The Iris Moon Rover will be landing on the moon in 2021 to provide power, portability, and communications on the surface to support science and technical demonstration payloads. (Image Credit: Carnegie Mellon University)

 

Cubesats have revolutionized our knowledge of the Earth's orbit, and soon enough, a mini Moon Rover will increase our understanding of the lunar surface. As early as 2021, NASA will be launching a small rover, called Iris, as part of the lunar delivery mission orchestrated by Astrobotic, a Pennsylvania-based company. Iris is the first of a small, new and simple design called CubeRovers. Its orbital predecessors, the CubeSats, are small and semi-standardized spacecraft that are inexpensive to build and launch. In addition to 11 NASA and other private payloads, Iris is to be placed onboard Astrobotic's Peregrine lander on a United Launch Alliance Vulcan Centaur rocket.

 

NASA, Aerobotic and Carnegie Mellon University are participating in the CubeRover project aiming for a 2021 launch date as part of the agency's Artemis program, which aims to put humans on the moon by 2024. Iris will fly on a private delivery run instead of being part of an Artemis mission.

 

"For such a tiny rover, Iris has a big mission to lead America back to the moon, and I'm so proud to lead this team of passionate students who are paving the way for future planetary robotic exploration," Raewyn Duvall, deputy program manager for Iris, said in a statement. "We're all excited for Iris's launch, to drive a rover on the lunar surface, and to see what we can discover!"

 

Moon Rover Iris, which is about the size of a shoebox, weighs less than 5 lbs (2.3 kg) and travels on four wheels, can drive about 160 feet (49 meters) to reveal to engineers the best way to travel over the moon's dusty surface. The drive enables the rover to travel far enough away from the landing site to document the plume effect created by the lander's exhaust system.

 

Iris, which is designed to provide power, portability and communications on the surface to support science and technical demonstration payloads, will also capture and transmit a rare photo back to Earth.

 

The Mars helicopter was attached to the center of the Perseverance rover, which will be deployed on the surface about two months after the rover lands. (Image Credit: NASA/JPL-Caltech)

 

NASA plans to launch its Perseverance rover before July 30, 2020, landing in Mars' Jezero Crater on February 18, 2021, with a helicopter named Ingenuity. The 4 lb chopper is attached to the Perseverance rover while traveling to Mars, fitting into a space that provides 24 inches of ground clearance, including the helicopter delivery system.
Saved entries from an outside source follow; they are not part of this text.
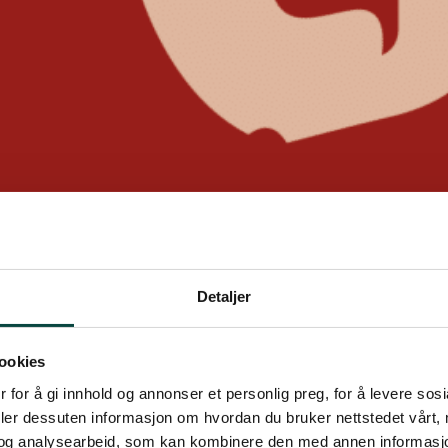
Detaljer
ookies
 for å gi innhold og annonser et personlig preg, for å levere sos
deler dessuten informasjon om hvordan du bruker nettstedet vårt,
og analysearbeid, som kan kombinere den med annen informasjon d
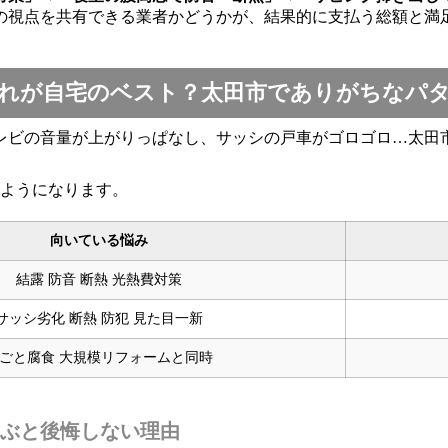
の視点を共有できる業者かどうかが、結果的に支払う総額と満
れが自宅のベスト？太田市でありがちなパ
レビの音量が上がりっぱなし、サッシの戸車がゴロゴロ…太田
のようになります。
向いている悩み
結露 防音 断熱 光熱費対策
サッシ劣化 断熱 防犯 見た目一新
ごと腐食 大規模リフォームと同時
ぶと後悔しない理由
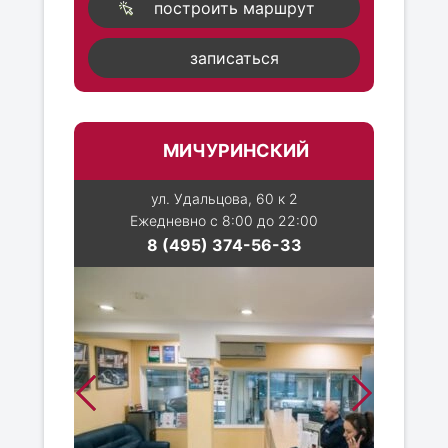
построить маршрут
записаться
МИЧУРИНСКИЙ
ул. Удальцова, 60 к 2
Ежедневно с 8:00 до 22:00
8 (495) 374-56-33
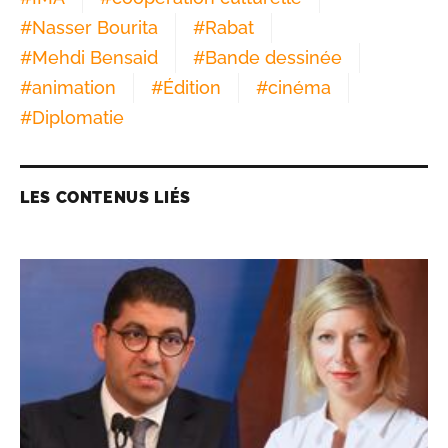
#
Nasser Bourita
#
Rabat
#
Mehdi Bensaid
#
Bande dessinée
#
animation
#
Édition
#
cinéma
#
Diplomatie
LES CONTENUS LIÉS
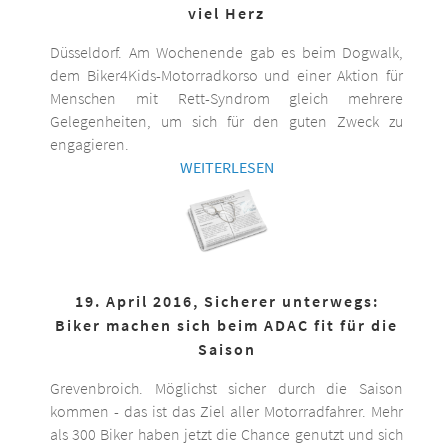
viel Herz
Düsseldorf. Am Wochenende gab es beim Dogwalk,
dem Biker4Kids-Motorradkorso und einer Aktion für
Menschen mit Rett-Syndrom gleich mehrere
Gelegenheiten, um sich für den guten Zweck zu
engagieren.
WEITERLESEN
19. April 2016, Sicherer unterwegs:
Biker machen sich beim ADAC fit für die
Saison
Grevenbroich. Möglichst sicher durch die Saison
kommen - das ist das Ziel aller Motorradfahrer. Mehr
als 300 Biker haben jetzt die Chance genutzt und sich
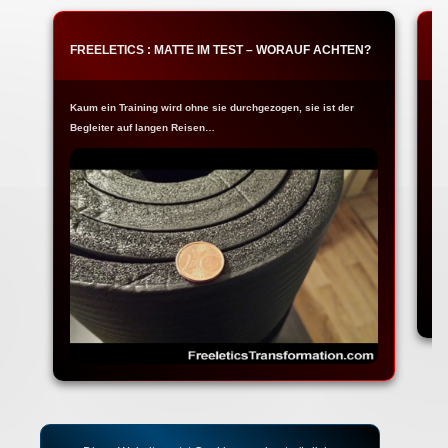
FREELETICS : MATTE IM TEST – WORAUF ACHTEN?
F
Kaum ein Training wird ohne sie durchgezogen, sie ist der
Ja
Begleiter auf langen Reisen…
Fr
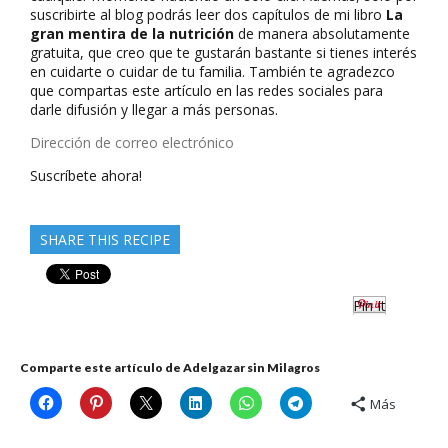
suscribirte al blog podrás leer dos capítulos de mi libro
La
gran mentira de la nutrición
de manera absolutamente
gratuita, que creo que te gustarán bastante si tienes interés
en cuidarte o cuidar de tu familia. También te agradezco
que compartas este artículo en las redes sociales para
darle difusión y llegar a más personas.
Dirección
de
Suscríbete ahora!
correo
electrónico
SHARE THIS RECIPE
Pin It
Comparte este artículo de Adelgazar sin Milagros
Más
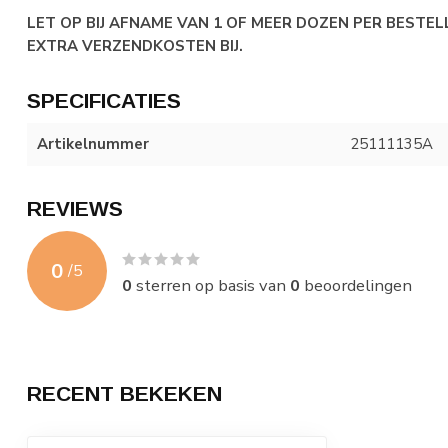
LET OP BIJ AFNAME VAN 1 OF MEER DOZEN PER BESTEL
EXTRA VERZENDKOSTEN BIJ.
SPECIFICATIES
Artikelnummer
25111135A
REVIEWS
0
/
5
0
sterren op basis van
0
beoordelingen
RECENT BEKEKEN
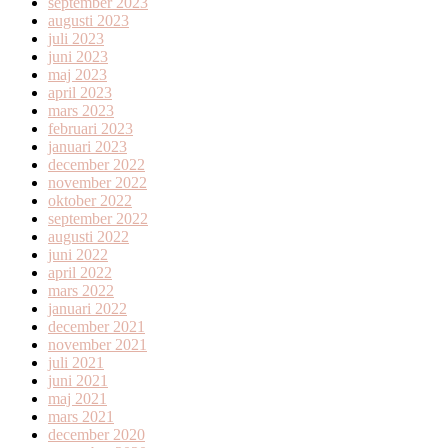
september 2023
augusti 2023
juli 2023
juni 2023
maj 2023
april 2023
mars 2023
februari 2023
januari 2023
december 2022
november 2022
oktober 2022
september 2022
augusti 2022
juni 2022
april 2022
mars 2022
januari 2022
december 2021
november 2021
juli 2021
juni 2021
maj 2021
mars 2021
december 2020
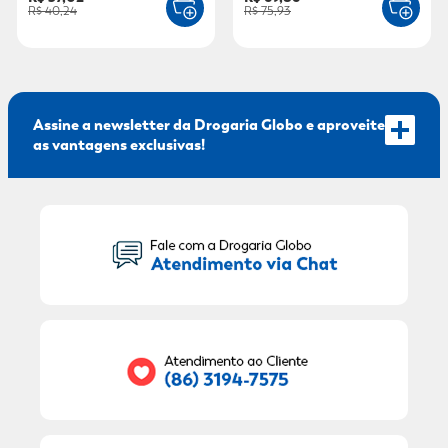
R$ 40,24
R$ 75,93
Assine a newsletter da Drogaria Globo e aproveite
as vantagens exclusivas!
Seu Nome:
Seu E-mail:
RECEBER OFERTAS EXCLUSIVAS!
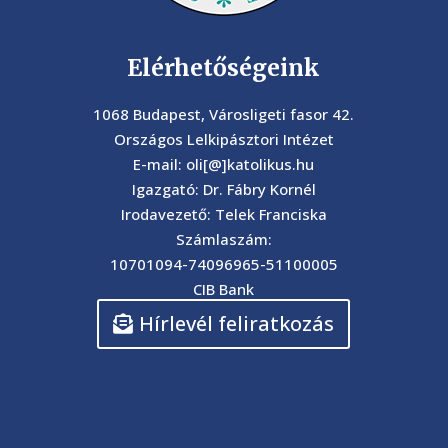
Elérhetőségeink
1068 Budapest, Városligeti fasor 42.
Országos Lelkipásztori Intézet
E-mail: oli[@]katolikus.hu
Igazgató: Dr. Fábry Kornél
Irodavezető: Telek Franciska
Számlaszám:
10701094-74096965-51100005
CIB Bank
Hírlevél feliratkozás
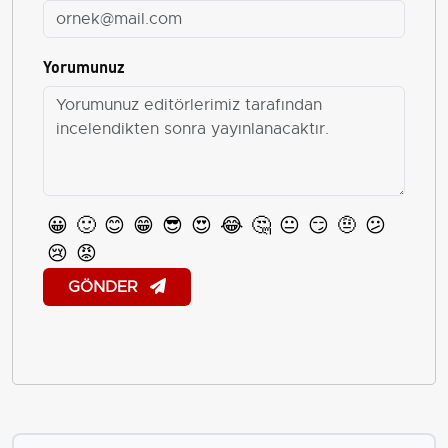
Yorumunuz
😀
🙂
😊
😁
😎
😍
😂
🤔
😐
😏
🤨
😕
😢
😡
GÖNDER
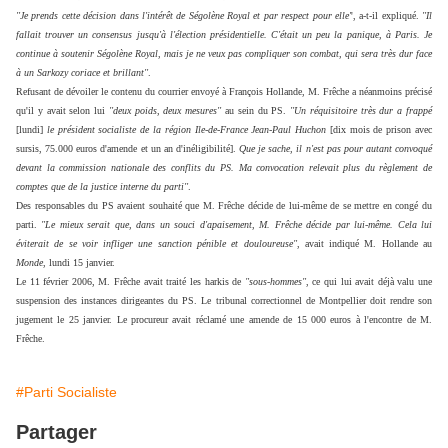
''Je prends cette décision dans l'intérêt de Ségolène Royal et par respect pour elle'
', a-t-il expliqué.
''Il
fallait trouver un consensus jusqu'à l'élection présidentielle. C'était un peu la panique, à Paris. Je
continue à soutenir Ségolène Royal, mais je ne veux pas compliquer son combat, qui sera très dur face
à un Sarkozy coriace et brillant''
.
Refusant de dévoiler le contenu du courrier envoyé à François Hollande, M. Frêche a néanmoins précisé
qu'il y avait selon lui
''deux poids, deux mesures''
au sein du PS.
''Un réquisitoire très dur a frappé
[lundi]
le président socialiste de la région Ile-de-France Jean-Paul Huchon
[dix mois de prison avec
sursis, 75.000 euros d'amende et un an d'inéligibilité].
Que je sache, il n'est pas pour autant convoqué
devant la commission nationale des conflits du PS. Ma convocation relevait plus du règlement de
comptes que de la justice interne du parti''
.
Des responsables du PS avaient souhaité que M. Frêche décide de lui-même de se mettre en congé du
parti.
"Le mieux serait que, dans un souci d'apaisement, M. Frêche décide par lui-même. Cela lui
éviterait de se voir infliger une sanction pénible et douloureuse"
, avait indiqué M. Hollande au
Monde
, lundi 15 janvier.
Le 11 février 2006, M. Frêche avait traité les harkis de
"sous-hommes"
, ce qui lui avait déjà valu une
suspension des instances dirigeantes du PS. Le tribunal correctionnel de Montpellier doit rendre son
jugement le 25 janvier. Le procureur avait réclamé une amende de 15 000 euros à l'encontre de M.
Frêche.
#Parti Socialiste
Partager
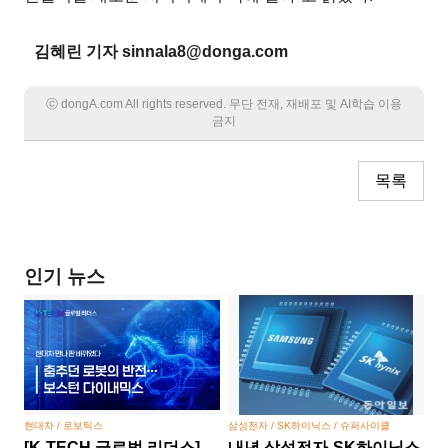
김혜린 기자 sinnala8@donga.com
ⓒ dongA.com All rights reserved. 무단 전재, 재배포 및 AI학습 이용
금지
목록
인기 뉴스
현대차 / 로보틱스
삼성전자 / SK하이닉스 / 슈퍼사이클
[K-TECH 글로벌 리더스]
내년 삼성전자-SK하이닉스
Ingenuity will stay attached to Perseverance for two months after it lands. Afterward, they search for a flat, unobstructed area where Ingenuity performs test operations.

 

The chopper is designed to work for 30 sols to determine how possible it is for future missions to fly on Mars. Lessons learned from Ingenuity will guide engineers to develop helicopters in the future to assist astronauts and rovers on the surface of the planet.

 

The main objective of Perseverance is to search for signs of ancient Martian life and cache samples for its return to Earth in the future. Perseverance also contains technology demonstrations that could help future astronauts on Mars, which includes an instrument capable of creating oxygen from Mars' thin, carbon-dioxide atmosphere. NASA's goal is to land astronauts on the Martian planet sometime in the 2030s.